Validation
Model typing¶
It is also possible to provide types for a Model
subclass, such that linters and callers know exactly which item
type is expected, and what the result of a Model
call looks like.
Types are specified when instantiating the Model
class:
# This model takes `str` items and always returns `int` values
class SomeTypedModel(Model[str, int]):
def _predict(self, item):
return len(item)
Static type checking¶
Setting Model
types allows static type checkers to fail if the expected return value of calls to predict
have the wrong types.
Consider the above model:
m = SomeTypedModel()
x : int = m("ok")
y : List[int] = m(["ok", "boomer"])
z : int = m(1) # would lead to a typing error with typecheckers (e.g. mypy)
Runtime type validation¶
In addition, whenever the model's predict
method is called, the type of the item is validated against the provided type and raises an error if the validation fails:
modelkit.core.model.ItemValidationException
if the item fails to validatemodelkit.core.model.ReturnValueValidationException
if the return value of the predict fails to validate
Marshalling of item/return values¶
It is possible to specify a pydantic.BaseModel
subtype as a type argument for Model
classes.

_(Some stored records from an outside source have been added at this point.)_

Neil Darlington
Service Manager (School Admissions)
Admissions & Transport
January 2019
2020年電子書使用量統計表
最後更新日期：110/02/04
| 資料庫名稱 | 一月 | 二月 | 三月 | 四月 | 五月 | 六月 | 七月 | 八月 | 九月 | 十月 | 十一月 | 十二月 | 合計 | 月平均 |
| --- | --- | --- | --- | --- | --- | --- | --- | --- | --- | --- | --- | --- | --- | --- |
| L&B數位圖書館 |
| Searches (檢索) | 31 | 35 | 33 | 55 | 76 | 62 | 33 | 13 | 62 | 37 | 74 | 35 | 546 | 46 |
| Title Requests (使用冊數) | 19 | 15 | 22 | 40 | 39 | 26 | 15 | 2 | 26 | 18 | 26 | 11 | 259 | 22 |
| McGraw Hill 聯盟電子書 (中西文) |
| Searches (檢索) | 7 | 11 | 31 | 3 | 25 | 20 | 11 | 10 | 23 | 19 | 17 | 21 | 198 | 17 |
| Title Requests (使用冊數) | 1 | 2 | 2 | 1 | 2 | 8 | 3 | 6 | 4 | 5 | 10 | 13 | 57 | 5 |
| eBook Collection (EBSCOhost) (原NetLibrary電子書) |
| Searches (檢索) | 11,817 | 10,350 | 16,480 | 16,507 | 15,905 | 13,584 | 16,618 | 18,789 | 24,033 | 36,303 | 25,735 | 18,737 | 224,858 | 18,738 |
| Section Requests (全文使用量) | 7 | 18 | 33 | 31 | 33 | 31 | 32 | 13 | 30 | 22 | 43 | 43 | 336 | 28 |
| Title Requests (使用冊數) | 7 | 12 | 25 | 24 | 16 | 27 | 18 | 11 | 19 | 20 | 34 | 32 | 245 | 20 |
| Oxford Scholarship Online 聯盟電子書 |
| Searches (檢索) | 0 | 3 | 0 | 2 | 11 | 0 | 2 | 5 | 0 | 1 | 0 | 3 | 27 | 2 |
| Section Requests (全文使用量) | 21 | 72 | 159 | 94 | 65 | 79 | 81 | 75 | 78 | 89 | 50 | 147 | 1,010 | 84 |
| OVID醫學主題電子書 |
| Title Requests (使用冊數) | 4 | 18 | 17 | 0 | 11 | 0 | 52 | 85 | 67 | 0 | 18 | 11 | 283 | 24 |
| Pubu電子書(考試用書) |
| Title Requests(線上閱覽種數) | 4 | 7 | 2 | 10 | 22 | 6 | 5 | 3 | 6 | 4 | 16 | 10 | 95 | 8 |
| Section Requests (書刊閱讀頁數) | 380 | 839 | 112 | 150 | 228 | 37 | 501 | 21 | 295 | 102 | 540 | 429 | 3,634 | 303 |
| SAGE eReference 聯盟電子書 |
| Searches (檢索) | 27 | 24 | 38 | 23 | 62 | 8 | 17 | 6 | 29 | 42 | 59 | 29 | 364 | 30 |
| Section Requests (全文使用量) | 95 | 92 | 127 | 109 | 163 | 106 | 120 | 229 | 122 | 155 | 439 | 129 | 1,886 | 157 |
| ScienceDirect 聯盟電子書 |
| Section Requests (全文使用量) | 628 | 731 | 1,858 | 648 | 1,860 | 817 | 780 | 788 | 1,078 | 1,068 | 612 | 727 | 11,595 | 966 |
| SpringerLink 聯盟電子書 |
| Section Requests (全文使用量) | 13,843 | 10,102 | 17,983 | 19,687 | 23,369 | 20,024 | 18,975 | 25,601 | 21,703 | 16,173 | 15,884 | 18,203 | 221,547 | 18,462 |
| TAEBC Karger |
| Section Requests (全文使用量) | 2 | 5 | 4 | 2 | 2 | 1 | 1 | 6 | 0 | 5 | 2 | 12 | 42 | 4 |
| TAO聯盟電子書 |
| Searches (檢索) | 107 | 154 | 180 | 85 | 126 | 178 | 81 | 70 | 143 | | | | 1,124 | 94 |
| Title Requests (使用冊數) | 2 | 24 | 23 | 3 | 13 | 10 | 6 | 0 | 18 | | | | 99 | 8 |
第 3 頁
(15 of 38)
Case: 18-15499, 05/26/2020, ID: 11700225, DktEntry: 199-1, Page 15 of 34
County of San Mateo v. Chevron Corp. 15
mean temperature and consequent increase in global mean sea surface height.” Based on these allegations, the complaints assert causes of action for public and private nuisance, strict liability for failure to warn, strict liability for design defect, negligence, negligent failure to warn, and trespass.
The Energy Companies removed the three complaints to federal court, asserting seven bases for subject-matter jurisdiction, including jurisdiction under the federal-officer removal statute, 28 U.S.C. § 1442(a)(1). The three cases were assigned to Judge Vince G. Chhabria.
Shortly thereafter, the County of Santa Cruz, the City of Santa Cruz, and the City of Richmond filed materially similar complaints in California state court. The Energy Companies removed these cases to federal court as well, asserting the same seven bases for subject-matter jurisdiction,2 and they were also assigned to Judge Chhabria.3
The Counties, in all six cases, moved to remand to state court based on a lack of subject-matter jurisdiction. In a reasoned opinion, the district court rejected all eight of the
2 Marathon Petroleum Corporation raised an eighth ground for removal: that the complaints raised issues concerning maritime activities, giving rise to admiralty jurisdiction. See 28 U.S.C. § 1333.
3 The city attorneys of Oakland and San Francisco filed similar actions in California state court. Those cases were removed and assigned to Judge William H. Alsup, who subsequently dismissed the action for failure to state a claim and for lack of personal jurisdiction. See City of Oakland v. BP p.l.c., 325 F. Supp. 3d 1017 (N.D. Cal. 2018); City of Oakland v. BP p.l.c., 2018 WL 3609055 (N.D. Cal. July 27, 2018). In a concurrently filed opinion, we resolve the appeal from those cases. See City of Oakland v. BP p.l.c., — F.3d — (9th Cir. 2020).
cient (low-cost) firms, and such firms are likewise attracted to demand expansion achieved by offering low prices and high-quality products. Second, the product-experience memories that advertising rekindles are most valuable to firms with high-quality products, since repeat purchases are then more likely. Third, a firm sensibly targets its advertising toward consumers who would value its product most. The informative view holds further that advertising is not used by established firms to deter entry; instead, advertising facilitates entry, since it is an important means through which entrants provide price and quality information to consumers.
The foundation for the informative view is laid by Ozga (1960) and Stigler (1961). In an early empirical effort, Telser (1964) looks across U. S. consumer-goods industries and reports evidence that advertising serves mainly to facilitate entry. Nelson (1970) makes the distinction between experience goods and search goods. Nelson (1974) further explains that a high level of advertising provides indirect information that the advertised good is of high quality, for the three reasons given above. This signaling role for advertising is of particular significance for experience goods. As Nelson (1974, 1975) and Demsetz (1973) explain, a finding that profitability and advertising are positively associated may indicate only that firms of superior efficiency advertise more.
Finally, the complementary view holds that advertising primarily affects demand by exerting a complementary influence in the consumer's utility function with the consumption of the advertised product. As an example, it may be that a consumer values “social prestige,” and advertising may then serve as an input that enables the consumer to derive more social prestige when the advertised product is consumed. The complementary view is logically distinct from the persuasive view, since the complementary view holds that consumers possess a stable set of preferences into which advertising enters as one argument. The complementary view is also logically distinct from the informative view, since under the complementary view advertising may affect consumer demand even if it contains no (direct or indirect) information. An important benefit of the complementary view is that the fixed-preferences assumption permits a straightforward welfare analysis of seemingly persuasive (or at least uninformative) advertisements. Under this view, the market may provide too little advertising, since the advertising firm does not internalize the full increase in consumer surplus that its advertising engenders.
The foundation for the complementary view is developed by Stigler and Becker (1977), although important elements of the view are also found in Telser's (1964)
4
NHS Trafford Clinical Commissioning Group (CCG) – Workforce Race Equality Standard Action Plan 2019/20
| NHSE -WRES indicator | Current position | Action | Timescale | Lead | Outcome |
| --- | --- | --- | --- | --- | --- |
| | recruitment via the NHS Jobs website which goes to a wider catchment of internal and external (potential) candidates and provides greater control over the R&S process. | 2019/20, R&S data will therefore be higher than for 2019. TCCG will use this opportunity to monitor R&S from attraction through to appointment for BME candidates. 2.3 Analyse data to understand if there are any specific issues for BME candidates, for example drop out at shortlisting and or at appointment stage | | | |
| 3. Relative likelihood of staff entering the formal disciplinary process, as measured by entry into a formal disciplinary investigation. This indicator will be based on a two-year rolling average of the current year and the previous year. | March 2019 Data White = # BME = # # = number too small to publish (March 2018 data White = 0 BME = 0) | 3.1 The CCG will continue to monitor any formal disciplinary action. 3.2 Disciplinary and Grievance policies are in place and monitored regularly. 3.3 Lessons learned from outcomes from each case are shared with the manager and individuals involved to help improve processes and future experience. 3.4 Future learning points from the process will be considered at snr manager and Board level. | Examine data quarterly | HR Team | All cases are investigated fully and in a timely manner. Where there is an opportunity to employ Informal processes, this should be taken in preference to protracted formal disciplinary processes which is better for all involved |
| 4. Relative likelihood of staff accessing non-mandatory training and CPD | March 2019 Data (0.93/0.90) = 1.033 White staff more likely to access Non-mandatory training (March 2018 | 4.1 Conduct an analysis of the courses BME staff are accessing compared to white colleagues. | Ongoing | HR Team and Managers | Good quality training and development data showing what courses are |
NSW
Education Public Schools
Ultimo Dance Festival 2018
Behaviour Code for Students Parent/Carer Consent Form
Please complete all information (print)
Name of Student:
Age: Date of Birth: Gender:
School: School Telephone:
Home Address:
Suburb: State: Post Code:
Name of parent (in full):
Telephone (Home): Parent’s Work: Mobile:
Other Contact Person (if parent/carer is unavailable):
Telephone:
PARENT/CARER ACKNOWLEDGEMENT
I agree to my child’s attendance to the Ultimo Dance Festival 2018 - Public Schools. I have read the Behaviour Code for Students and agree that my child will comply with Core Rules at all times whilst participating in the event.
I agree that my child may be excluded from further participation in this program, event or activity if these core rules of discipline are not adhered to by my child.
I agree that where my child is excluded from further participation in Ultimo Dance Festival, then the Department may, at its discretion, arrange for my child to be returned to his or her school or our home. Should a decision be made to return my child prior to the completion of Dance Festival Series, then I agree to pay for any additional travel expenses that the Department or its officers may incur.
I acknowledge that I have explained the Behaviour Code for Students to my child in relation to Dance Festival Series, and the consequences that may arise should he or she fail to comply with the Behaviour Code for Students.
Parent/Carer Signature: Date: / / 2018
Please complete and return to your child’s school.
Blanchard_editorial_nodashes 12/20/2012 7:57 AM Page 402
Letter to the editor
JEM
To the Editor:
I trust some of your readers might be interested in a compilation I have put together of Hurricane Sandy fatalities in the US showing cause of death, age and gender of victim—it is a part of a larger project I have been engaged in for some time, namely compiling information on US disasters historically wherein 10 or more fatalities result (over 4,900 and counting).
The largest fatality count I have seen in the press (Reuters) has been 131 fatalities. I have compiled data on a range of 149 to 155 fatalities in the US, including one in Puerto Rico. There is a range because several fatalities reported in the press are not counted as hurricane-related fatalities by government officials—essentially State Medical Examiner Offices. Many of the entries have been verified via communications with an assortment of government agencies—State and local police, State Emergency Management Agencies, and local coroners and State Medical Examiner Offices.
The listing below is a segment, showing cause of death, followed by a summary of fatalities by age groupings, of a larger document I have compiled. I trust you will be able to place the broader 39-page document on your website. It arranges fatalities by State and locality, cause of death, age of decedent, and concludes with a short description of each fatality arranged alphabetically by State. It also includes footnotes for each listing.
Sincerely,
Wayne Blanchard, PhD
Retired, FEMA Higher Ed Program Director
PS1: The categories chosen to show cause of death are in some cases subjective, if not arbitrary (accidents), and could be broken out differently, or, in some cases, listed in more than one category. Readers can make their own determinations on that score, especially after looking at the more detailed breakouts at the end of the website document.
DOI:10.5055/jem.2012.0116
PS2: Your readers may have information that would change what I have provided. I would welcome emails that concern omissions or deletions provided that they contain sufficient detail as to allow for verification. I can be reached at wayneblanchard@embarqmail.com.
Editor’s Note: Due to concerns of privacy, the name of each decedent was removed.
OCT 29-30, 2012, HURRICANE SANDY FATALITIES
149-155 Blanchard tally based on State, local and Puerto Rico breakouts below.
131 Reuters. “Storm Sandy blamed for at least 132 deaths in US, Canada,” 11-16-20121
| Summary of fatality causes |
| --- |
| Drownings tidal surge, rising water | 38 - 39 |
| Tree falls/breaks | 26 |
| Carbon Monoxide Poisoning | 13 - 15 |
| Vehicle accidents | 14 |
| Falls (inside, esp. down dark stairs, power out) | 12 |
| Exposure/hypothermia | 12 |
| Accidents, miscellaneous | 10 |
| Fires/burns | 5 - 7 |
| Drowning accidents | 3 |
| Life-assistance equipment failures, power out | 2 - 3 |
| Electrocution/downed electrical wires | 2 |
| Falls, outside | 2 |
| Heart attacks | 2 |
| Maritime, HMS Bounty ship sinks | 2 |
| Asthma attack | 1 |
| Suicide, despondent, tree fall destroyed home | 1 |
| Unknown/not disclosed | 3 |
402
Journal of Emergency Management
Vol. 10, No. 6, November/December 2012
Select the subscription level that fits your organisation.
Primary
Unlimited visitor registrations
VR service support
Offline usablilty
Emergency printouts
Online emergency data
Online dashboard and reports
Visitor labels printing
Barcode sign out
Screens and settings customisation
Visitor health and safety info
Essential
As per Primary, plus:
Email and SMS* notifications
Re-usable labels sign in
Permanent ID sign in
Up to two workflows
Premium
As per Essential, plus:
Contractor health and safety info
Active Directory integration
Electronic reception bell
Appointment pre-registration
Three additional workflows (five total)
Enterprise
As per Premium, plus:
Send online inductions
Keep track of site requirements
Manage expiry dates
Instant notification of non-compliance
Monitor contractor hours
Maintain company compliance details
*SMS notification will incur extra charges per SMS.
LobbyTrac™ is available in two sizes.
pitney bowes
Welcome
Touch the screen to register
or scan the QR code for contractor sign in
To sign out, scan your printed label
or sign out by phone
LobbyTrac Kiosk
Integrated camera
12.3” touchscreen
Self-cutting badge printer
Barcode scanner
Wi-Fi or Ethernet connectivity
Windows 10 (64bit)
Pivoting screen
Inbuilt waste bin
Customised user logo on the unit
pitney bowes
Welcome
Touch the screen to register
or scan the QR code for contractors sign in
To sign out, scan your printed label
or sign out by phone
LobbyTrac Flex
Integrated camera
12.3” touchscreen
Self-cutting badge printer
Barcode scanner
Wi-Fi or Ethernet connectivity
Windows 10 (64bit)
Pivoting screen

This will actually change the structure of the data that is fed into to the _predict
method. For example:
class ItemModel(pydantic.BaseModel):
x: int
class ReturnModel(pydantic.BaseModel):
x: int
class SomeValidatedModel(Model[ItemModel, ReturnModel]):
def _predict(self, item):
# item is guaranteed to be an instance of `ItemModel` even if we feed a dictionary item
result = {"x": item.x}
# We can either return a dictionary
return result
# or return the pydantic structure
# return ReturnModel(x = item.x)
m = SomeValidatedModel()
# although we return a dict from the _predict method, return value
# is turned into a `ReturnModel` instance.
y : ReturnModel = m({"x": 1})
This also works with list of items
class SomeValidatedModelBatch(Model[ItemModel, ReturnModel]):
def _predict_batch(self, items):
return [{"x": item.x} for item in items]
m = SomeValidatedModelBatch()
y : List[ReturnModel] = m.predict_batch(items=[{"x": 1}, {"x": 2}])
Note
Note that, although we call predict
with a dictionary, _predict
will see pydantic structures. Importantly, this means that attributes now need to be refered to with natural naming: item.x
instead of item["x"]
Disabling validation¶
pydantic
validation can take some time, and in some cases the validation may end up taking much more time than the prediction itself.
This occurs generally when:
- a
Model
's payload is large (contains long lists of objects to validate) - a
Model
's prediction is very simple
To avoid the validation overhead, especially in production scenarios, it is possible to ask modelkit
to create models without validation, which will be faster in general. This also still creates pydantic
structure and therefore will not break the natural naming inside the predict
function.